Wednesday, October 17, 2007

5 things that everyone likes that I secretly hate

1. The Beastie Boys

I realize that hating the Beastie Boys is blatant disregard for my responsibilities as a pale, white male but I can’t help myself. I’ve never understood the draw, if I wanted to hear three skinny white dudes act hard and scream at each other I’d go play a game of basketball at the YMCA. The names kill me too: Mike D, Ad-Rock, MCA and Mix Master Mike yet their real names are Diamond, Yauch, Horovitz and Schwartz. Maybe if they were named the Bar Mitzvah Boys or the Roshashana Rambos they’d be cooler. Actually no, untalented, skinny white kids screaming will always be untalented, skinny white kids screaming

2. The Wizard of Oz

It baffles me how people can watch this movie all the way through without wanting to hurt someone afterwards. Forget about the lollypop gang, the flying monkeys, Toto, the scarecrow, the tin man, the witch and all the other annoying as fuck characters. The Lion! Holy shit the lion.
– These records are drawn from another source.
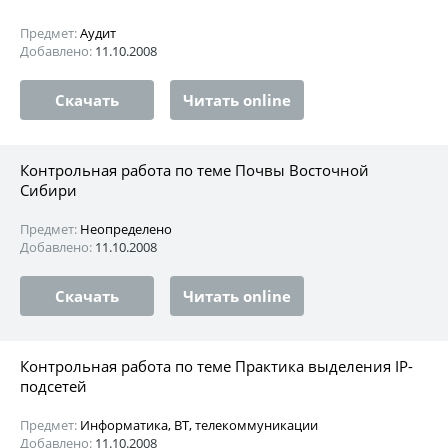
Предмет:
Аудит
Добавлено:
11.10.2008
Скачать
Читать online
Контрольная работа по теме Почвы Восточной
Сибири
Предмет:
Неопределено
Добавлено:
11.10.2008
Скачать
Читать online
Контрольная работа по теме Практика выделения IP-
подсетей
Предмет:
Информатика, ВТ, телекоммуникации
Добавлено:
11.10.2008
The lion is the Jar Jar Binks of his generation, he ruins every scene he’s in, in fact he even ruins scenes he’s not in b/c 1) you’re pissed he was just on screen and 2) are pissed b/c you know he’s about to come back. Man, I hate this movie.
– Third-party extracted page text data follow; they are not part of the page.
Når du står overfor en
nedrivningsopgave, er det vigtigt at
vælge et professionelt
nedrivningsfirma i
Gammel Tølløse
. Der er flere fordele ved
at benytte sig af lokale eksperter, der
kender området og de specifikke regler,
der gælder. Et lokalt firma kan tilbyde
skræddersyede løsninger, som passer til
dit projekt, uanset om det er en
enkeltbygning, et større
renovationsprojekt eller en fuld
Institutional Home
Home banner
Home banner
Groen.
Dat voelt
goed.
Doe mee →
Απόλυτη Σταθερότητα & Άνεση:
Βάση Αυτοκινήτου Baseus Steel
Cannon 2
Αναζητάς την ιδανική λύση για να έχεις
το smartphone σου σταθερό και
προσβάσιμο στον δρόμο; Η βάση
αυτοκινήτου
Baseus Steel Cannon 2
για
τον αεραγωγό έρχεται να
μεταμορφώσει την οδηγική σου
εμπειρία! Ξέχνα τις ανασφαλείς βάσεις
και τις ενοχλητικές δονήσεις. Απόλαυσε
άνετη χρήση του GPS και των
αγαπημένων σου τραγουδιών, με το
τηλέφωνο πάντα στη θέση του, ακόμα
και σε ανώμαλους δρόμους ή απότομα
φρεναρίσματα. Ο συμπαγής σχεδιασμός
(Side note: did you know this is George Bush’s favorite movie? What the fuck? Can’t you just imagine him squealing with delight at the lollypop gang and repeatedly misquoting lines like, “Toto, Kansas is not where we are currently.” Shouldn’t favorite movies, books, TV shows, 90210 characters, Beatles songs and white wide receivers weigh more heavily into presidential debates? They all say the same fucking thing about everything anyway, if we did the debates over again and the moderator asked what their favorite movie was and Kerry said something cool like Full Metal Jacket and Bush said Wizard of Oz with a dumb little smile on his face, would the election still have had the same result?)

3. Moby Dick

Hey, I like long, overblown, melodramatic “classics” as much as they next guy, and this is definitely my favorite American novel that sounds like a venereal disease, but give me a break with this one. The premise is great, the action is awesome, but you know what kills this book? 975 pages about whaling techniques in the 1800s. Who gives a fuck? I don’t care about whale innards, rowing patterns, wind temperaments, just kill the fucking thing!

4. Whistling

Some people love doing this, I just don’t think it’s that cool.

5. Lost, Entourage, Alias, The Wire, Prison Break, Heroes, CSI, Scrubs and How I Met Your Mother

I’ve never actually seen a minute of any of those shows but already know I fucking hate every single one of them.